Поспешим за Киреевым. Впрочем, поспешим — это так, к слову. Он плелся по Большой Пироговской, не видя перед собой ничего. Ноги и руки были словно ватные, в животе бурчало. Обгонявшие люди иногда нечаянно задевали его, но он никак не реагировал ни на извинения, ни на ругань. Только пройдя метров двести, Киреев понял, что это ему какой-то мужчина бросил на ходу: «Ослеп, что ли?!»

Ах, почему все это не сон, думал он. Пусть страшный, но все-таки сон: утром вскочишь с бешенно стучащим сердцем — и через несколько минут забыл… Люди, они идут навстречу, их много. Кто сказал, что толпа безлика? Вот парень идет в обнимку с девушкой. Они, не стесняясь никого, прижимаются друг к другу, успевая одновременно есть мороженое. Вот отходит от палатки мужчина. Садится в машину, бросая на заднее сиденье букет цветов. И еще люди. И еще. И никому до него, до его беды нет никакого дела. Ему плохо, очень плохо, а они… Кирееву стало невыносимо жаль себя. Слабость в ногах усилилась. Если бы он был сейчас в своем родном Новоюрьевске! Весь городок можно пройти за полчаса. На центральной улице, утопающей в зелени, только двухэтажные дома. В одном из них — горбольница. В Новоюрьевске он бы знал, куда пойти после такого страшного приговора. Там прожито из его неполных сорока лет — тридцать. А Москва… Москва так и не стала родным городом. Почему, почему жизнь так несправедлива? Так чудовищно несправедлива? Кирееву захотелось расплакаться — от жалости к себе, от обиды, от тоски. От того, что идет он сейчас по этой шумной улице абсолютно никому не нужный. Ему было хуже, чем той собаке, которая вдруг вспомнилась Кирееву: произошло это очень давно, в пору его студенческой юности. Он шел тогда, молодой, счастливый, шел рядом с девушкой, которая ему нравилась. С июньских тополей бесшумно падал пух, сквозь бойницы Тульского кремля виднелось синее небо — и вдруг раздался скрип тормозов и одновременно улицу огласил собачий визг. На середине улицы лежала собака, задняя часть ее туловища была словно расплющена катком. Бедное животное пыталось встать и отползти к тротуару, но у него ничего не получалось. Проходившие мимо люди, оборачиваясь и не останавливаясь, спешили дальше. А он тогда остановился, словно загипнотизированный. Ему захотелось помочь собаке, но он не знал как. А из растерзанного туловища уже вываливались внутренности…

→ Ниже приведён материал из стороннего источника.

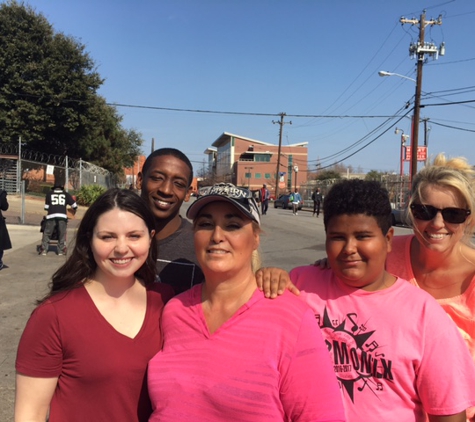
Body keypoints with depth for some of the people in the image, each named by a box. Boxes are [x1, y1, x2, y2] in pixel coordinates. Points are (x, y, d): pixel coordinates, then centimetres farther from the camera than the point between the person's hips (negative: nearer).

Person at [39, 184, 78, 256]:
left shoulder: (49, 194, 16)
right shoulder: (66, 194, 17)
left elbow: (46, 207, 19)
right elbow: (74, 205, 20)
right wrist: (74, 210, 41)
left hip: (51, 216, 0)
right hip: (62, 216, 0)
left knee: (47, 233, 7)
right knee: (62, 234, 8)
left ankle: (44, 249, 6)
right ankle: (61, 250, 8)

Но тогда собаку хотя бы некоторые жалели, шепча: «Бедная собака». Может, ему сейчас тоже стоит шагнуть в этот мчащийся поток машин — и все. И не будет этого жуткого страха, этой обиды? Вечером покажут по телевизору, и Галя увидит… нет, она не любит смотреть такие передачи. Галя… Надо же, он совсем забыл о ней. И о Хайкине забыл. А еще вчера… Киреев вспомнил свои вчерашние фантазии и впервые за весь день усмехнулся, если только можно назвать усмешкой ту гримасу, что на секунду привела в движение мышцы застывшего лица. Он вообще-то любил свои фантазии, они помогали ему коротать время — в метро, дома одинокими вечерами. Порою он так увлекался, что отдельные диалоги начинал проговаривать вслух. В своих фантазиях он был мудрым, из всех жизненных ситуаций выходил победителем. В последнее время отчего-то он часто фантазировал, как его приглашают на телевидение. Самые опытные полемисты не могли сбить его с толку. Интересно, что Киреев так входил в свою очередную мечту, что с трудом выходил из нее. Вчера он мечтал о том, как напишет очерк о Хайкине и его банке, как понравится написанное самому Иосифу Самуиловичу. Деньги… Да разве в них дело? А почему не в них? Но деньги — это само собой. Хайкин сделает больше: он назначит его сначала своим пресс-секретарем, затем Киреев должен будет обязательно дослужиться до его заместителя по связям с общественностью. Командировки, отдых за границей, секретарши. Уйдет навсегда эта проклятая бедность, эта унизительная погоня за лишней сотней. Только из-за этой бедности ушла от него Галя. А что еще она могла найти у Павлова, кроме его тугого кошелька? Фантазии плавно катились одна за другой. И вот Киреев словно наяву увидел себя во время делового ужина с Хайкиным. Тот доверительно спрашивает у него, Киреева:

— Дорогой Михаил Прокофьевич, вы случайно не знаете такую фирму — «Стикс»? Там еще директор… как его… Павлов?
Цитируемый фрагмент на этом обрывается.